▶ [Document section]
==*==
Gender Reveals
There has been much in the news lately about so-called “Gender
Reveals.” Those events where the expectant parents do ever more bold things to
reveal pink or blue colored items to state they are having a girl or a
boy. These are based on the results of
amniocentesis (chromosomal sex), which is not necessarily even indicative of
assigned sex at birth, or sonogram results, again, which may not be accurate.
They are NOT gender.
Gender is an innate identity that the individual holds. A fetus cannot have gender because it is not
yet sentient and cannot communicate.
Until a child is roughly three years old or so, they cannot communicate
what gender they identify with.
The only thing a parent can know for sure is sex
assigned at birth: Male if there is a complete penis and testicles. Female if
there is a complete vulva (note – not vagina – vagina is the internal
canal between the vulva and the uterus; an internal exam is not done in
determining baby’s sex). Intersex (IS) if they baby’s sex is anything
else.
Note that many in the IS community are now uncomfortable
with this name because it has become medicalized to allow for compulsive “corrective”
surgery on the newborn. Most IS adults
would prefer to have had the choice as to what to do, or not do, about their
genitals, and so being forced into a sex not of their choosing is very
traumatic. Many parents today are learning this and choosing to not have
surgery on their IS newborns, and this is the best course in the long run.
The bottom line is that calling these events “Gender Reveals”
reveals only one thing – a lack of knowledge.
Further, there have been a number of deaths lately, as the “Keeping up
with the Jonses” syndrome causes people to do ever more extreme events for
these things.
The best thing to do is keep your news private until after
the birth when you know for sure what the sex of your baby is. No
pre-birth test is 100% accurate anyway.
Sexuality/Sexual Orientation
As described above, the word sex in this context refers to
the condition of the genitals at birth. If the person has a penis, they are
assigned male at birth (AMAB). If they have a vulva they are assigned female at
birth (AFAB). If their genitals are anything else, they are IS.
==*==
▶ [Work order 1] Name each category of sex assigned at birth in the text on gender reveals, with the physical condition the text gives for it.
▶ [Work order 2] In one to three sentences, explain why the text on gender reveals holds that a fetus cannot have gender.
▶ [Work order 3] Continue the text on gender reveals, picking up after its final sentence in the section on sexuality and sexual orientation.
The listing that comes next has no connection to the text on gender reveals.

[Records taken from a collection]
==*==
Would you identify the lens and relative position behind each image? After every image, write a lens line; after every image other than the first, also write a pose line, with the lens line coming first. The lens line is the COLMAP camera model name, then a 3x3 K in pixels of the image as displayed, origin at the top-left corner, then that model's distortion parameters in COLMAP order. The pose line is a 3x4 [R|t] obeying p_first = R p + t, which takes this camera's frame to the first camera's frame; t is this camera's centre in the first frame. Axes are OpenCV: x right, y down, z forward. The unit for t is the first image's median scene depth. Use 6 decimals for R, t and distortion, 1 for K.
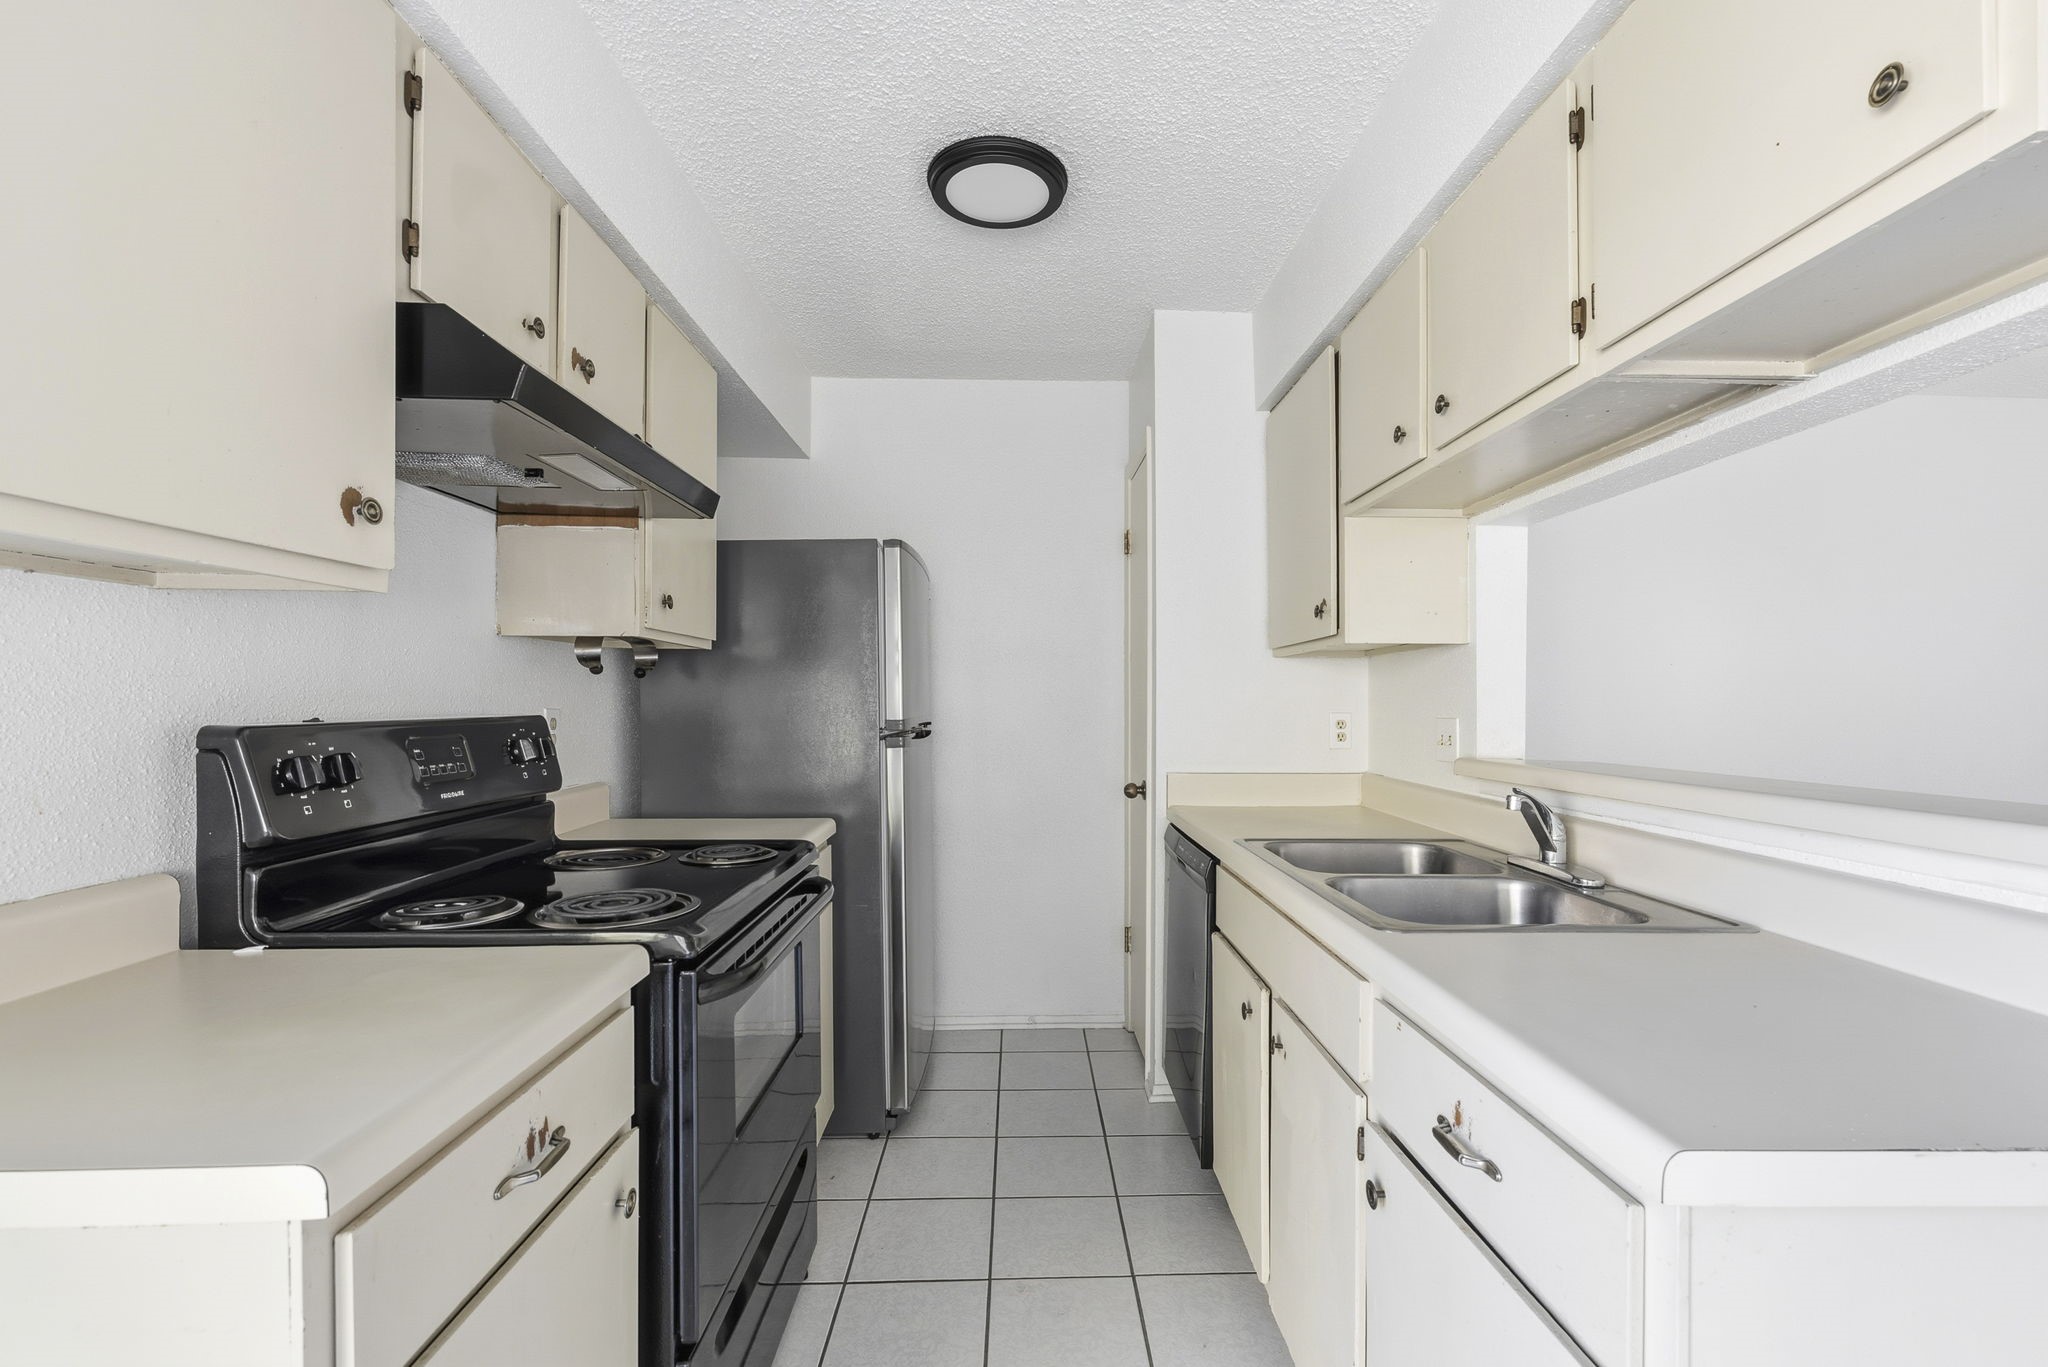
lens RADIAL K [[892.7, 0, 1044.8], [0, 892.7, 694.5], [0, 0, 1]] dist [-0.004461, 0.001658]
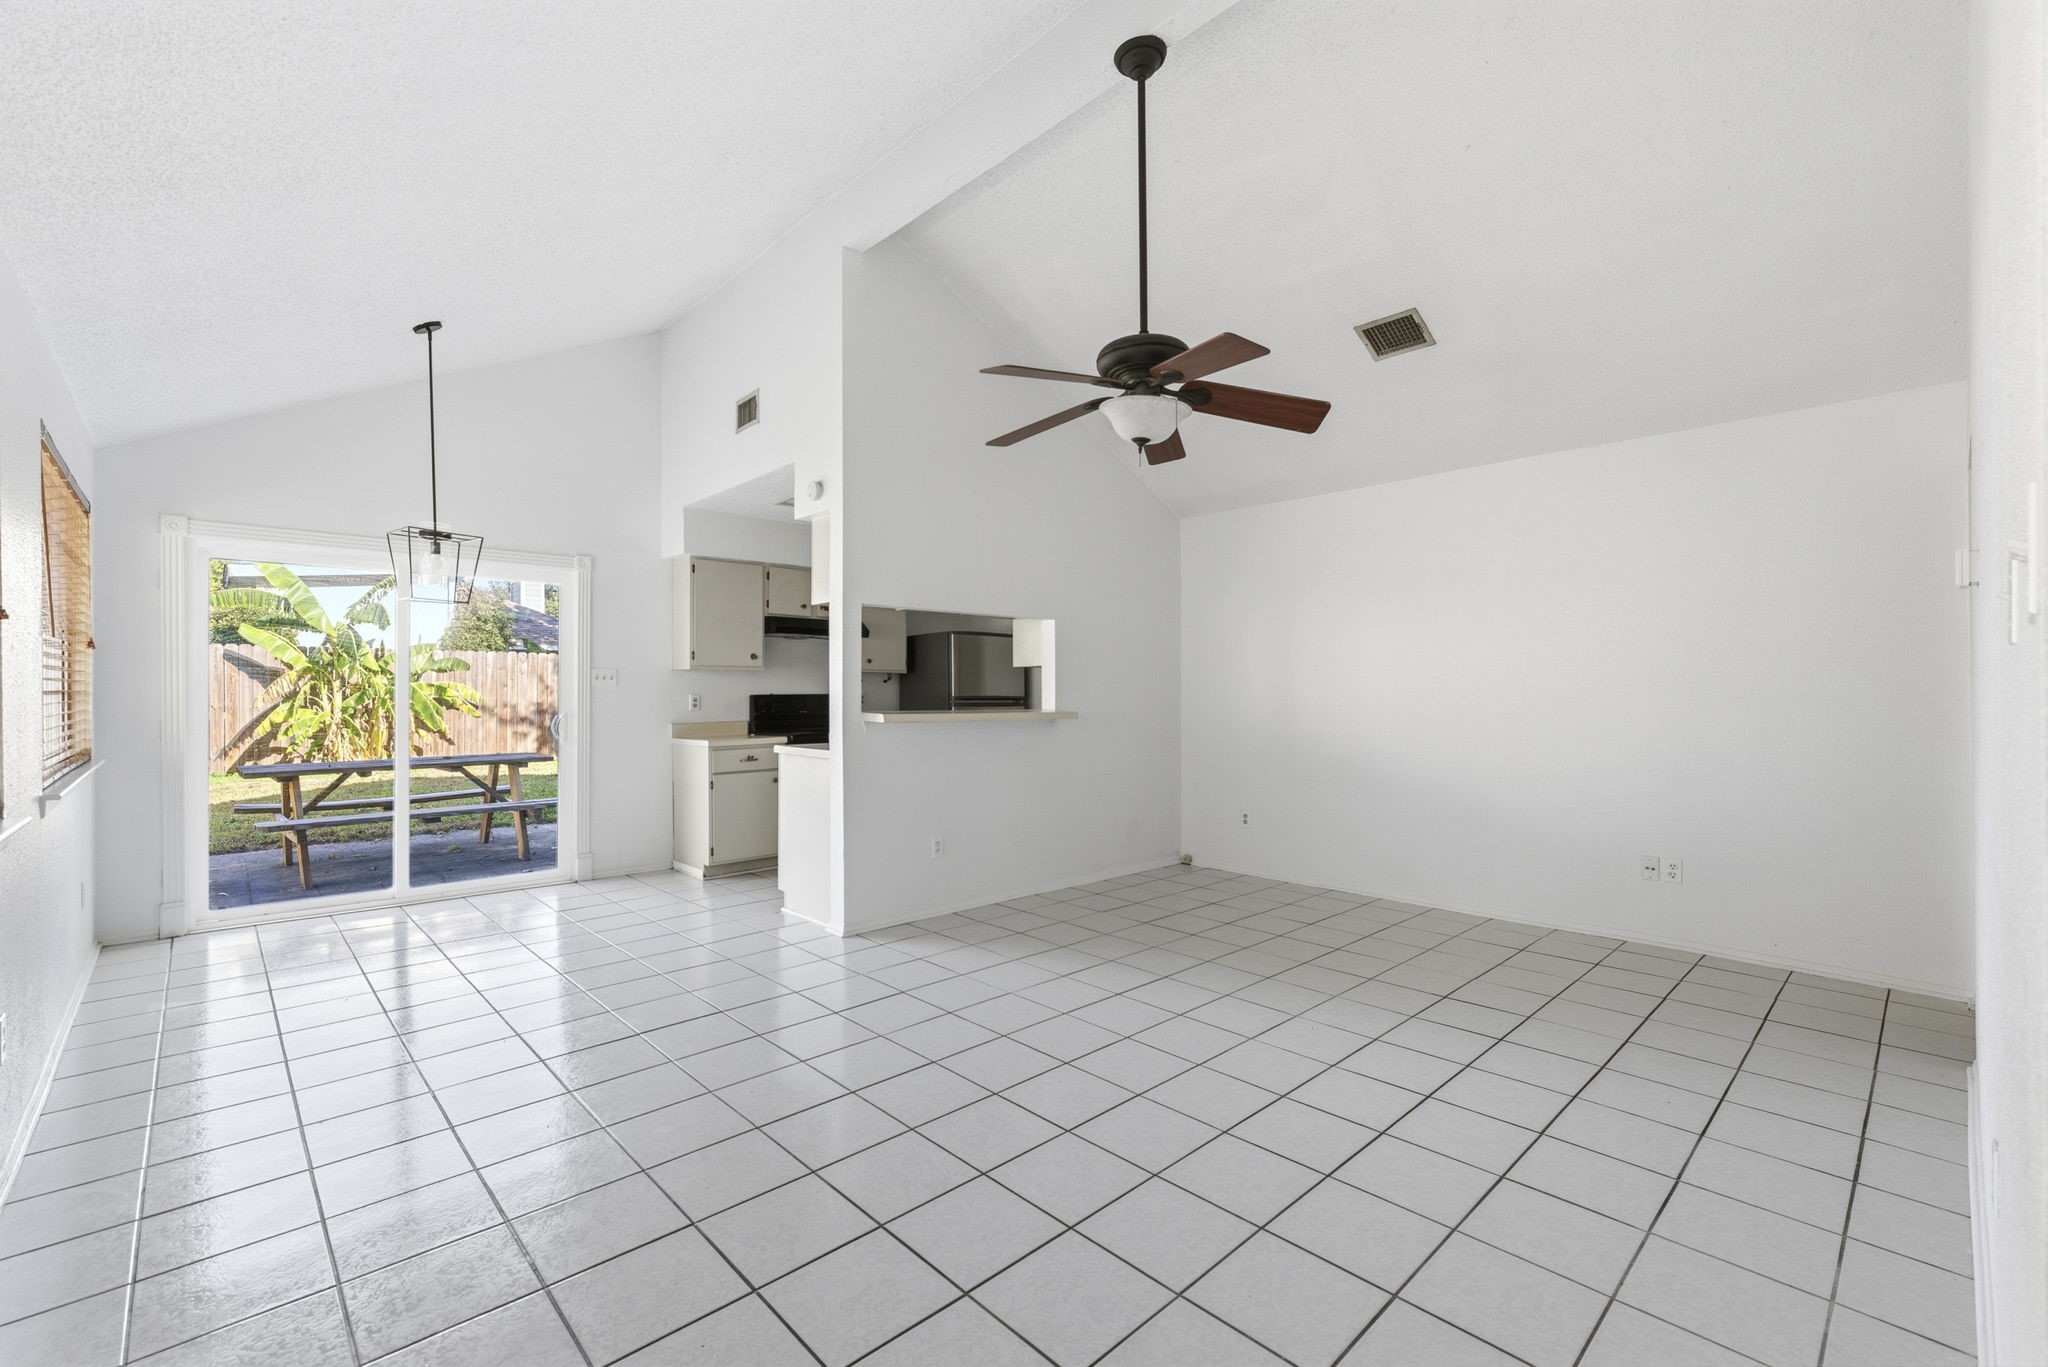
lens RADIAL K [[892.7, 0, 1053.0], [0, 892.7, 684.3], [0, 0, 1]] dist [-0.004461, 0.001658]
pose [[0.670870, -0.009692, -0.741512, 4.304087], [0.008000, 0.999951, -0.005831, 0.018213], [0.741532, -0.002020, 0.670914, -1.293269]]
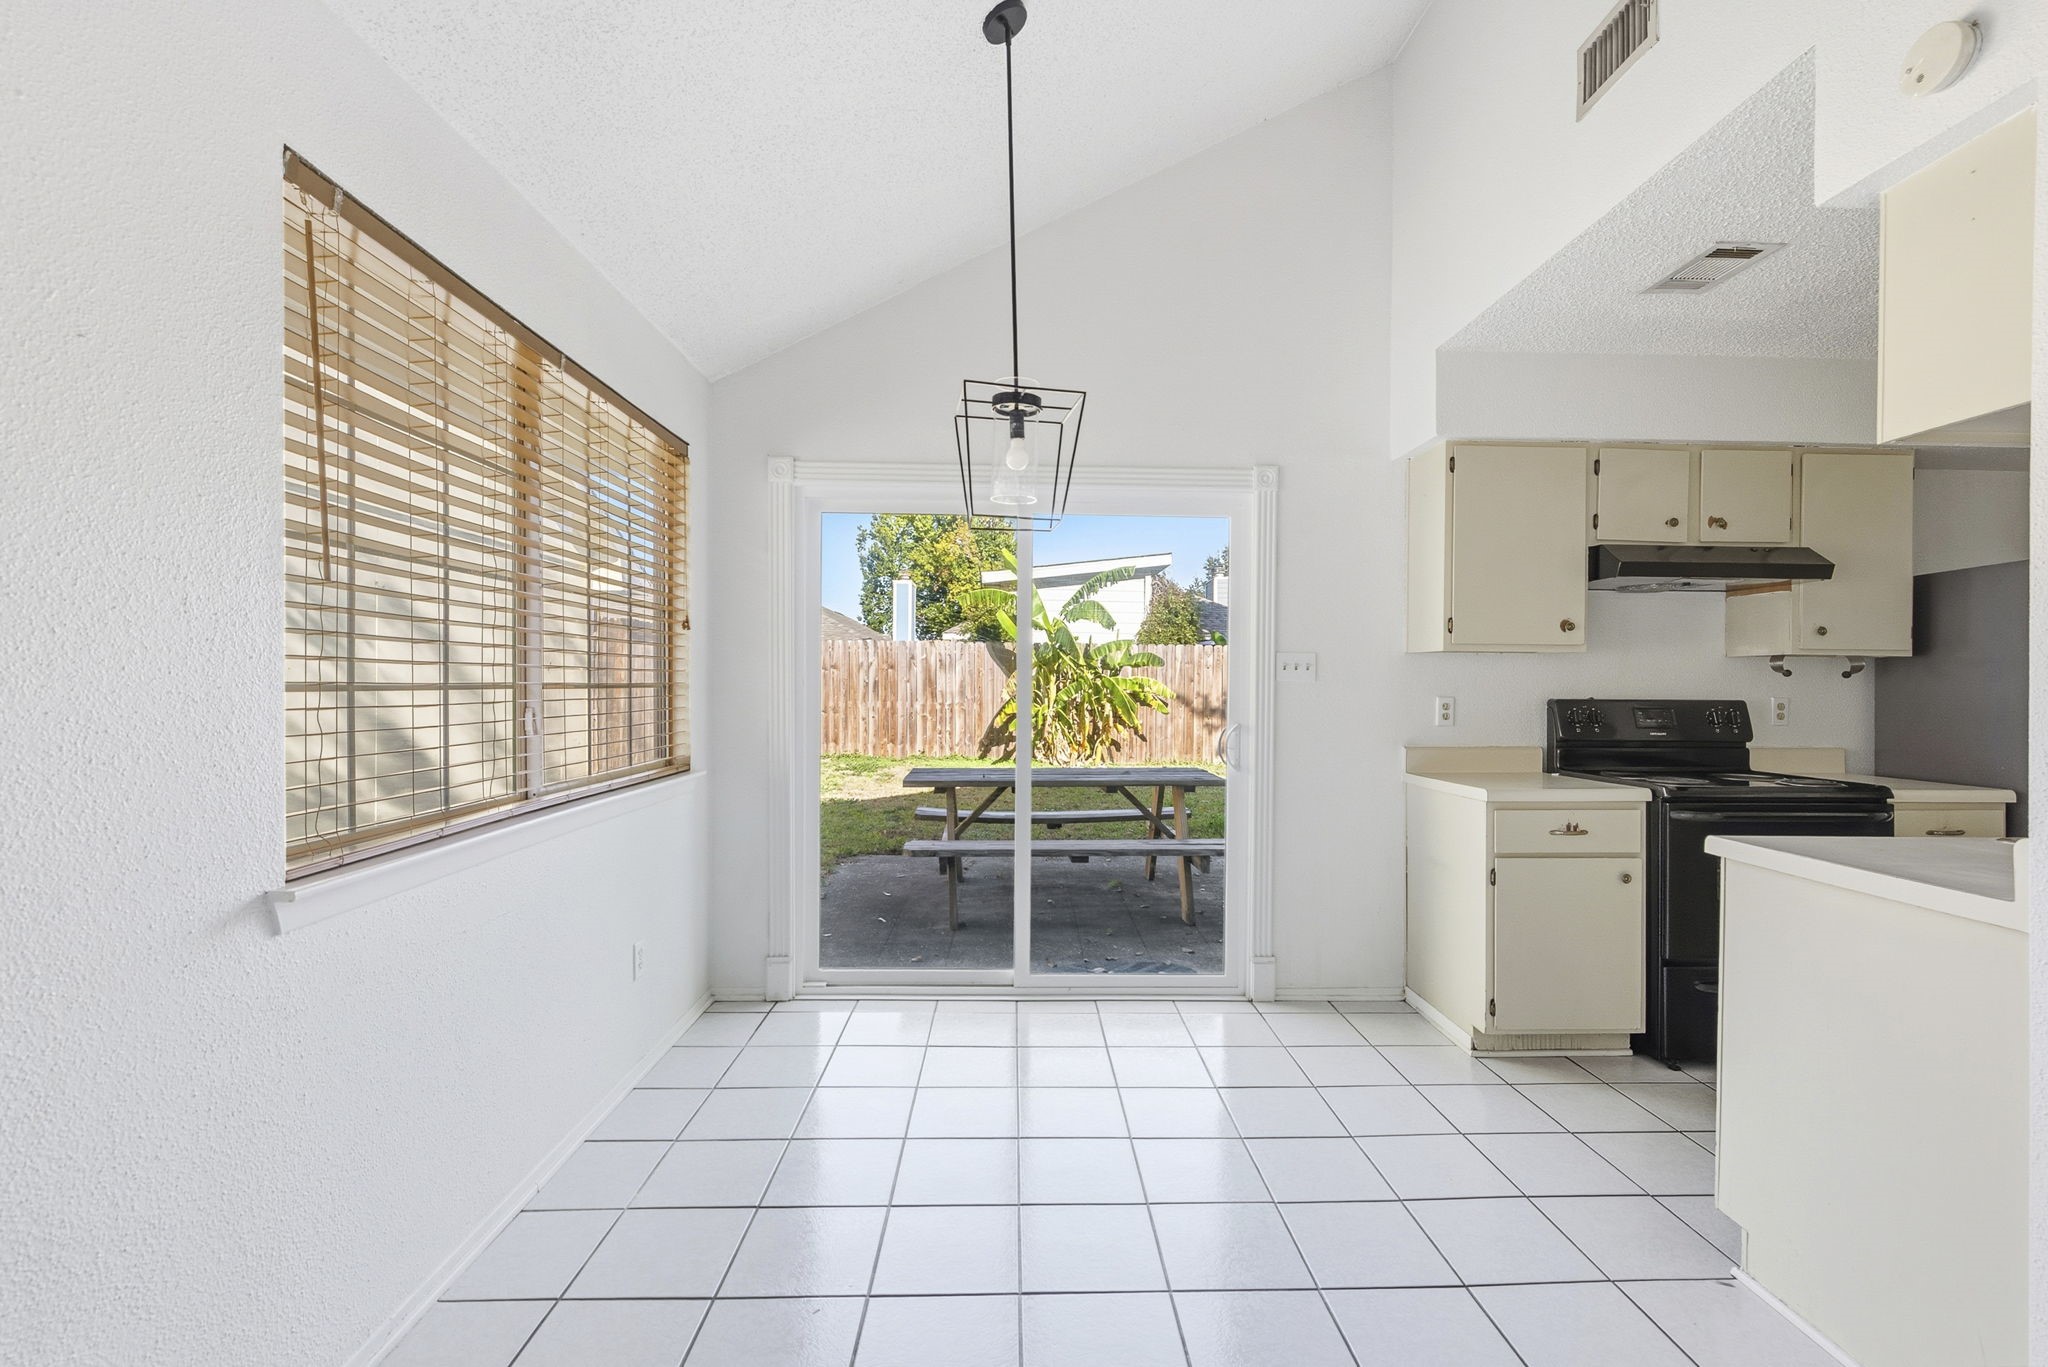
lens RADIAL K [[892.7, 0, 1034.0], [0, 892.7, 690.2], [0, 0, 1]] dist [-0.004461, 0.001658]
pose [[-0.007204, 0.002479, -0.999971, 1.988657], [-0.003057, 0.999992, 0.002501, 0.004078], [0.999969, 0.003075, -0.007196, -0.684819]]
==*==
▶ [Task output 1] Male: a complete penis and testicles. Female: a complete vulva. Intersex (IS): genitals that are anything else.

▶ [Task output 2] The text defines gender as an innate identity held by the individual. A fetus is not yet sentient and cannot communicate, so it cannot have a gender.

▶ [Task output 3]
However, the condition of the genitals has nothing really to
do with sexuality. This concept may have
held when the world believed in the notion of binary identity; when people were
believed to be cisgender and binary, and either heterosexual or
homosexual. But we know that none of
that is true. These notions were applied by the cis/het/binary community onto
the queer community to put us into neat little boxes, because they did not at all
understand queer theory.
As I detail in my Gender Odyssey workshop on this website,
Gender and Sexuality are NOT binary. They exist in multi-dimensional space.
Male and Female genders are two finite points of no dimension. Thus none of us
are truly binary.
Further recognizing the reality of non-binary gender, and
recognizing that there are transgender people who have not yet, or will not have
gender confirming surgeries there are many people for whom their sexual
identities (i.e. their genitals) do not match their gender identities (i.e.
their innate sense of self, how they feel and see themselves; this has nothing
to do with biology).
What is called sexuality, in reality has nothing to do with
genitals. As Moir and Jessel[1] detail, it’s all about your
brain. The brain is the most important sexual organ, not the genitals.
So a person such as myself who is attracted to women but not
men can be attracted to someone with a penis, and not attracted to someone with
a vulva/vagina. This is very confusing to those who have not learned these
things. This is the point of this
reflection.
Eventually I suspect some new language may be devised, or at
least I hope it will, that more accurately reflects the truth of these
issues. For now though, we need to be
aware that Gender Reveals, Sexuality and Sexual Orientation are misnamed by the
cis/het/binary community that just doesn’t know any better.